Authors: Marie Morfouace, Fanny Hoogstoel , Julio Oliveira, Nicolas Penel, Sabine Tejpar, Isabelle L. Ray-Coquard, Julien Peron, Marc Pracht, Birute Brasiuniene, Andreia F. Baptista Capela, Christine Gennigens, Laurent Greillier, Giuseppe Lombardi, Marija Gamulin, Lisa F. Licitra, Nicolas Girard, Heinz Josef Klumpen, Ahmed Idbaih, Winette T. Van Der Graaf, Jean-Yves Blay
Background
Rare cancers collectively represent a substantial proportion of oncology diagnoses but remain challenging to treat due to their heterogeneity and limited therapeutic options. Precision oncology approaches based on molecular profiling may help identify targeted treatment strategies.
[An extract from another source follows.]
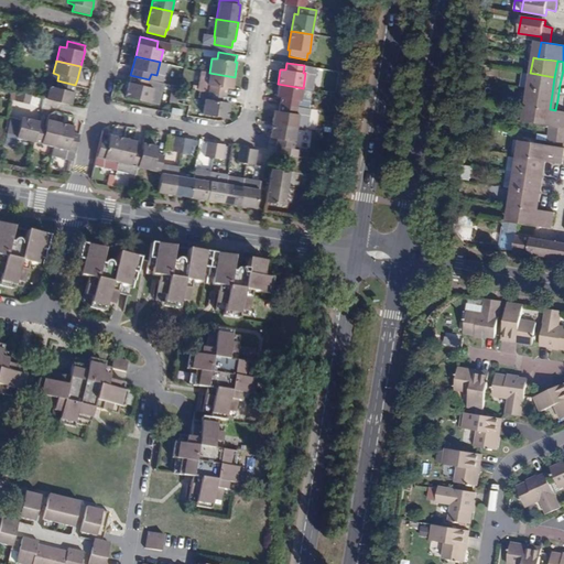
[(208,93),(226,95),(227,89),(232,89),(235,77),(209,73),(201,71),(198,84),(207,86),(209,86),(208,93)]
The ARCAGEN study aimed to assess the prevalence of genomic alterations, their clinical actionability, and the real-world access to matched treatments in patients with advanced rare cancers.
Methods
ARCAGEN is part of the European Organisation for Research and Treatment of Cancer SPECTA program and enrolled 1,235 patients with advanced-stage rare cancers.
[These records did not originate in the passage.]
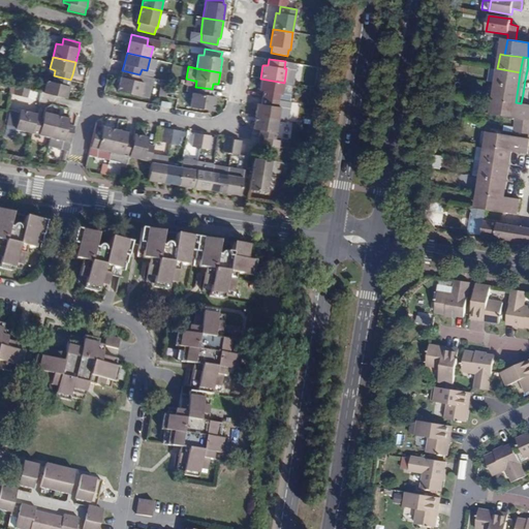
[(497,69),(490,68),(488,80),(495,81),(497,69)]
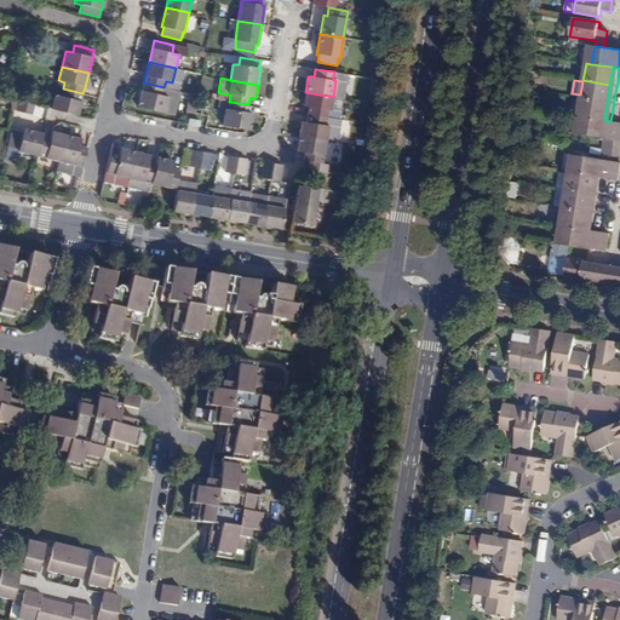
[(607,103),(609,85),(583,80),(580,98),(607,103)]
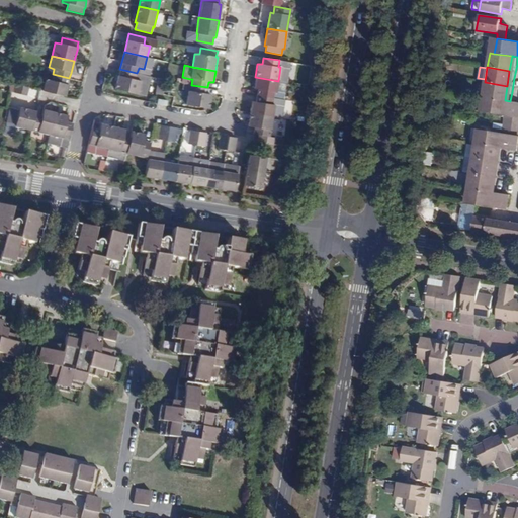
[(137,73),(119,69),(114,90),(138,95),(141,81),(136,80),(137,73)]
Within 3.5 years, 893 patients underwent successful molecular profiling using the FoundationOne Liquid CDx panel and were evaluable for potential access to personalized therapy.
Results of ARCAGEN Trial
Across 11 tumor domains within the EURACAN network, actionable genomic alterations were identified in 69.4% of patients (620/893).
Despite the high prevalence of actionable alterations, only 93 patients (15% of those with actionable findings) received a matched targeted therapy or immunotherapy.
Marked heterogeneity in treatment access was observed across tumor domains. Access to recommended therapies was seen in 19.4% of patients with thyroid or adrenal gland tumors and 16.1% of patients with neuroendocrine tumors, whereas no patients with rare thoracic malignancies received matched therapy, despite treatment recommendations in more than 60% of cases.
Among patients who did not receive matched therapy, 446 deaths were recorded, and the median overall survival was 1.1 years (95% CI 0.9–1.3).
Patients who received targeted therapy following study recommendations demonstrated a median overall survival of 3.3 years (95% CI 1.7–4.9). For those treated with immunotherapy according to study recommendations, the median overall survival was not reached.
Clinical Implications
The ARCAGEN study demonstrates that actionable genomic alterations are common across rare cancers. However, substantial disparities remain in access to precision oncology treatments across Europe.
These findings highlight the importance of expanding genomic profiling programs, improving access to targeted therapies, and developing innovative clinical trial strategies for rare cancers to ensure that patients can benefit from personalized treatment approaches.
Study Details
ARCAGEN is part of the SPECTA program (ClinicalTrials.gov identifier NCT02834884) conducted by the European Organisation for Research and Treatment of Cancer, with funding support from Roche.